Bluebird Products Co., Kansas City, MO, pat. 1935, 18". With a patent date of 1935, this seems to be a later Bluebird model than most. It's also more elaborate than most other Bluebirds. Designed to dispense bulk product such as peanuts or small candies, from the vending wheel up it looks like a Bluebird Bulk Vendor, but the part below the vending wheel differs.

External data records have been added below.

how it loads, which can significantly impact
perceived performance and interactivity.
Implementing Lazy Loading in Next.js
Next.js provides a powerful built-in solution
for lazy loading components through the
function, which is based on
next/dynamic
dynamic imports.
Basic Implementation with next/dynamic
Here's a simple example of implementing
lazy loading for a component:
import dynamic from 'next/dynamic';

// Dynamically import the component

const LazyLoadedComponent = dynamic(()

Putting a coin in and pulling the lever causes the numbered wheel to spin. The wheel above has 12 numbers and a wedge marked "MATCH." At least 2 other versions of the Magic Vendor have 32 numbers. Silent Salesmen Too, page 26, shows the model above alongside 2 versions with 32 numbers and says that "your chances of winning on any of the machines was about 1 in 32." I don't know how winners were selected, but given the probability that Bill Enes states in Silent Salesmen Too, I assume that only a MATCH won anything on this machine. I don't have a version with 32 numbers; looking closely at the pictures in Silent Salesmen Too I don't see a wedge for MATCH, but the pictures aren't large enough to discern what's written on the wheels. Maybe MATCH is written but it's too small to see, or maybe the setup for the 32-numbered versions was to compare the number selected by the machine against winning numbers listed on a marquee on the machine or on a placard near the machine. If your number was a winner, then you won!---although I have no idea what you won. For those of you who've read this far, I want to repeat my words from this paragraph's fifth sentence---"I don't know how winners were selected"---and ask that you bear them in mind as you read my speculations.
The example above is 100% original, but it might be a married piece. The base and midsection have different patinas, which suggests that these might have been born and lived part or most of their lives on different machines, and were later combined into the same machine by a vendor or collector.